### [Listed entries]
• • • • •
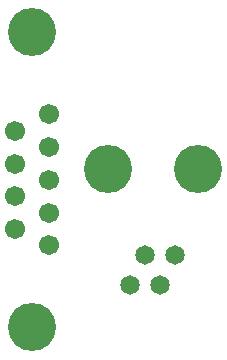
<source format=gtl>
%MOIN*%
%FSLAX25Y25*%
G04 D10 used for Character Trace; *
G04     Circle (OD=.01000) (No hole)*
G04 D11 used for Power Trace; *
G04     Circle (OD=.06500) (No hole)*
G04 D12 used for Signal Trace; *
G04     Circle (OD=.01100) (No hole)*
G04 D13 used for Via; *
G04     Circle (OD=.05800) (Round. Hole ID=.02800)*
G04 D14 used for Component hole; *
G04     Circle (OD=.06500) (Round. Hole ID=.03500)*
G04 D15 used for Component hole; *
G04     Circle (OD=.06700) (Round. Hole ID=.04300)*
G04 D16 used for Component hole; *
G04     Circle (OD=.08100) (Round. Hole ID=.05100)*
G04 D17 used for Component hole; *
G04     Circle (OD=.08900) (Round. Hole ID=.05900)*
G04 D18 used for Component hole; *
G04     Circle (OD=.11300) (Round. Hole ID=.08300)*
G04 D19 used for Component hole; *
G04     Circle (OD=.16000) (Round. Hole ID=.13000)*
G04 D20 used for Component hole; *
G04     Circle (OD=.18300) (Round. Hole ID=.15300)*
G04 D21 used for Component hole; *
G04     Circle (OD=.22291) (Round. Hole ID=.19291)*
%ADD10C,.01000*%
%ADD11C,.06500*%
%ADD12C,.01100*%
%ADD13C,.05800*%
%ADD14C,.06500*%
%ADD15C,.06700*%
%ADD16C,.08100*%
%ADD17C,.08900*%
%ADD18C,.11300*%
%ADD19C,.16000*%
%ADD20C,.18300*%
%ADD21C,.22291*%
%IPPOS*%
%LPD*%
G90*X0Y0D02*D19*X37400Y15800D03*D15*              
X43100Y43200D03*X31800Y48700D03*X43100Y54100D03*  
X31800Y59600D03*X43100Y65000D03*D19*              
X62500Y68500D03*D15*X31800Y70400D03*D14*          
X70000Y30000D03*D15*X43100Y75900D03*D14*          
X75000Y40000D03*D15*X31800Y81300D03*D14*          
X80000Y30000D03*D15*X43100Y86800D03*D14*          
X85000Y40000D03*D19*X92500Y68500D03*              
X37400Y114200D03*M02*                             

</source>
• • • • •
### [Problem to solve]
Reproduce only the lines from the beginning of the data through the line that contains "G04 D14 used for Component hole; *", both included, and please drop the pictures.

### [Response to the exercise]
<source format=gtl>
%MOIN*%
%FSLAX25Y25*%
G04 D10 used for Character Trace; *
G04     Circle (OD=.01000) (No hole)*
G04 D11 used for Power Trace; *
G04     Circle (OD=.06500) (No hole)*
G04 D12 used for Signal Trace; *
G04     Circle (OD=.01100) (No hole)*
G04 D13 used for Via; *
G04     Circle (OD=.05800) (Round. Hole ID=.02800)*
G04 D14 used for Component hole; *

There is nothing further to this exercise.